6 Replies to “Incompetente (segundo e último episódio)”

  1. Só um louco acredita que o seguinte não vai acontecer:

    – Grécia vai entrar em Default e Bancarrota

    – Bancos Franceses e Alemães vão falir, em última instância… não sem antes serem injectados, outra vez, muitos milhões e o zé mané vai pagar…

    – Atrás desta falência anunciada e já não muito distante os principais bancos da Wall Street vão-se ver Gregos para se safar pois afinal de contas eles "financiaram" estes bancos em qualquer coisa como $2.7 triliões… coisinha pouca…

    – E… com estes bancos todos em stress e a falirem os ZÉs MANÉs vão-se ver como os Gregos…

    Se por acaso quem leu isto acredita que estou louco… não não estou!!! ihih

  2. E só para acabar em beleza:

    "NEW YORK: Germany may in fact be preparing to abandon the Euro and re-introduce the Deutsche Mark as the country's currency, the newest buzz on the web indicates. Dr Pippa Malmgren, President of Principalis Asset Management, predicts on her website that in the coming weeks, the Germans will announce they are re-introducing the Deutschmark. For the purpose, they have already ordered the new currency and asked that the printers hurry up.

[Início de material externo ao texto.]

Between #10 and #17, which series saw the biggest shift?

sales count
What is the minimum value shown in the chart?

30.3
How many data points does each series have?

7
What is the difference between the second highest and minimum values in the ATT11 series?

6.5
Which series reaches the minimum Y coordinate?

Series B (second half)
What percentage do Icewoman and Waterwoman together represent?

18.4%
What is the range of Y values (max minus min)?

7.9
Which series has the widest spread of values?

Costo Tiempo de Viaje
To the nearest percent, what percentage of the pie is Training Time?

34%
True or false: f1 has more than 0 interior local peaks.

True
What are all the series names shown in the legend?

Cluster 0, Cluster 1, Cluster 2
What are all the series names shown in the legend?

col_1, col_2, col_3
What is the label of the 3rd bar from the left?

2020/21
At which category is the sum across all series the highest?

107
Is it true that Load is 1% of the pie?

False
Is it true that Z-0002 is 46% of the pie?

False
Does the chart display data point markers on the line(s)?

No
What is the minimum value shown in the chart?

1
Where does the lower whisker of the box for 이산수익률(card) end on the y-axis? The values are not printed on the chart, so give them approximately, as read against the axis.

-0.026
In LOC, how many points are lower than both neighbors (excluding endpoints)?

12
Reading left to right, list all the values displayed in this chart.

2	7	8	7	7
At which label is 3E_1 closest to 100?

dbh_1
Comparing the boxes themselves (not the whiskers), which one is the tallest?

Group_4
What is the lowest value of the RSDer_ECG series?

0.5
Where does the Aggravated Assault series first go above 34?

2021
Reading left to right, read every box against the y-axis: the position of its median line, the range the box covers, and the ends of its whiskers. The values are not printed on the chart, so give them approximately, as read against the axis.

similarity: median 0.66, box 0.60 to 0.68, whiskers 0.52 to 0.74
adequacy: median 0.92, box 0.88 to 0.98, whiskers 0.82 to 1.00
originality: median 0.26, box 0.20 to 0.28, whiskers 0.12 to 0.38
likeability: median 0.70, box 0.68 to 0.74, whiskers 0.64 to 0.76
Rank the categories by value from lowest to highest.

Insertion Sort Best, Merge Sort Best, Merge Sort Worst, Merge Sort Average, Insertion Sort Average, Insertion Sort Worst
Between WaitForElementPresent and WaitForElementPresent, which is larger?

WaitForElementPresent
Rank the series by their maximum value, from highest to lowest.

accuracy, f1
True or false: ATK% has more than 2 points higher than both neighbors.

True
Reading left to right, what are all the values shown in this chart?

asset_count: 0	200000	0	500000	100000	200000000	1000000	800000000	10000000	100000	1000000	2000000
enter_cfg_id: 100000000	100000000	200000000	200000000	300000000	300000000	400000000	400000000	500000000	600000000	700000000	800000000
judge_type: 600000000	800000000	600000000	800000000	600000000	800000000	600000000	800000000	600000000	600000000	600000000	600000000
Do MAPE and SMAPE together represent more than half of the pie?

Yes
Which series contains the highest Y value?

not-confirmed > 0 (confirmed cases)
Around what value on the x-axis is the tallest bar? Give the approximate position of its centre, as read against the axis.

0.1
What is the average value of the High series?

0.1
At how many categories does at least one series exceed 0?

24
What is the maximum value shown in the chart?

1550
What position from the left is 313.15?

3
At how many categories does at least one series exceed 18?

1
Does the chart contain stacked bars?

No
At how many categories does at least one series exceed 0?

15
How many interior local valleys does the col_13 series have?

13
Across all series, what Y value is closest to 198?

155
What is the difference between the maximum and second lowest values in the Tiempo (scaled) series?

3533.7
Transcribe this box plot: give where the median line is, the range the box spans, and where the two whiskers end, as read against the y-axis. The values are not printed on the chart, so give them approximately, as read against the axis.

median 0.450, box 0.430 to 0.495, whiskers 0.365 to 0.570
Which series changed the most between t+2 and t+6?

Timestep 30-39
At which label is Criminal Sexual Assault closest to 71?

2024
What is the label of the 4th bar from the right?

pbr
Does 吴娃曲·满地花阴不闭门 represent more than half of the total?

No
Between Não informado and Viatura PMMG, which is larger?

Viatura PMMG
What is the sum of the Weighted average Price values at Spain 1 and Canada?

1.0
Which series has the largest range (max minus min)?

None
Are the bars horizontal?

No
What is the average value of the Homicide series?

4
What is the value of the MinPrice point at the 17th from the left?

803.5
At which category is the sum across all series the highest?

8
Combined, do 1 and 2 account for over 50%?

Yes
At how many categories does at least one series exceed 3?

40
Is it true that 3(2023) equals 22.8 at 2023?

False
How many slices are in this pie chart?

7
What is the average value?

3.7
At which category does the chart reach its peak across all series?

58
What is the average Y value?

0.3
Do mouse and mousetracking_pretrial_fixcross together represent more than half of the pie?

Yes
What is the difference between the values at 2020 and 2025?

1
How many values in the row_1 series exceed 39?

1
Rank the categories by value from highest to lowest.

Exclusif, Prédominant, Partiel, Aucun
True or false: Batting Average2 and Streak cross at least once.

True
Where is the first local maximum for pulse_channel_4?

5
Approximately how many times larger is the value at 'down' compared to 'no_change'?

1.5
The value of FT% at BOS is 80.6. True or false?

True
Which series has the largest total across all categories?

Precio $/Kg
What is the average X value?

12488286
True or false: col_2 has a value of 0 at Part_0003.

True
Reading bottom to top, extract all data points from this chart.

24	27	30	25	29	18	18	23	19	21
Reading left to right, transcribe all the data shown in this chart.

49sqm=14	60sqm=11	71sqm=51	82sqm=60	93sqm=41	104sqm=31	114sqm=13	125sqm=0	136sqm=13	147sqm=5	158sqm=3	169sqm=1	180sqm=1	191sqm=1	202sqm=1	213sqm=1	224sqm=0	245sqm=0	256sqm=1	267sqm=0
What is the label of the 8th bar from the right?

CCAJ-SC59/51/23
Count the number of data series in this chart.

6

    The Daily Express echoed the sentiment reporting that Germany's Central Bank, Bundesbank, has been ordered to print Deutsche Marks as a contingency when the time comes to leave the Euro.

    A poll by Frankfurter Allgemeine had found that 71% of the Germans saw no future for the Euro"

    É preciso ser mesmo louco… a Alemanha regressar ao Marco Alemão… cu-cu tá tudo louco!!!eheh

  3. Para mim acho boa ideia Portugal fazer o mesmo, mas para isso tem de agarrar no dinheiro da 'ajuda' Troikiana investir no setor primário, tal como a agricultura:
    – incentivar os ZÉs MANÉs a trabalhar no setor primário – e por incentivos fala-se em reduzir a carga fiscal sobre quem produz e taxar as riquezas dos 'ilibados' bancos;
    – sair do Euro, reimplementando o Escudo, para podermos controlar o nosso valor lá fora;
    – exportar (pois AINDA temos produtos muito bons) e baratos;

    Resumindo – adeus às quotas de produção que só serviram para escravizar, deixando-nos à mercê d'um BCE e amigos.

    Poderia-se aprender com o Fuhrer, certo? Afinal, não era um génio só para o mal…

    Abraço,
    — —
    R. Saraiva

  4. Eis a resposta do Sr Incognitus:

    "É inútil discutir com a pessoa em questão, eu já expliquei porque é que o artigo original era mau e não vou continuar a atirar contra um alvo em movimento.

    Quanto à crise, os seguintes artigos, entre outros, foram escritos antes dela acontecer e explicam a mecânica (de notar que as datas em "História" não coincidem porque os artigos já vêm de uma versão anterior do Thinkfn, que existe desde 2004. As datas citadas dentro dos artigos são as da publicação original):

    A bolha invisível
    O poder dos incentivos
    O modelo de originação

    (uma outra questão acessória: estruture os seus argumentos e sintetize-os, fala aí de uma série de coisas e ninguém terá a paciência para responder a todas nem para ler isso tudo. Os argumentos devem cingir-se à questão original e não abordar questões nas quais nem sequer sabe a posição deste fórum. Aquilo que foi criticado foi o pegarem em números que não representam a realidade dos CDS e usarem-nos para escrever um artigo ou formar uma opinião – eu expliquei de forma simples porque é que esses números são falaciosos e mais não deveria ser necessário para alguém razoável compreender)"

  5. Cruzessss cheguei a ficar com medo!!!

    Essas palavras chegaram a respingar ódio no meu écran, hehehehe.

    Porque será que ele está tão preocupado assim?

    Abraços

Obrigado por participar na discussão!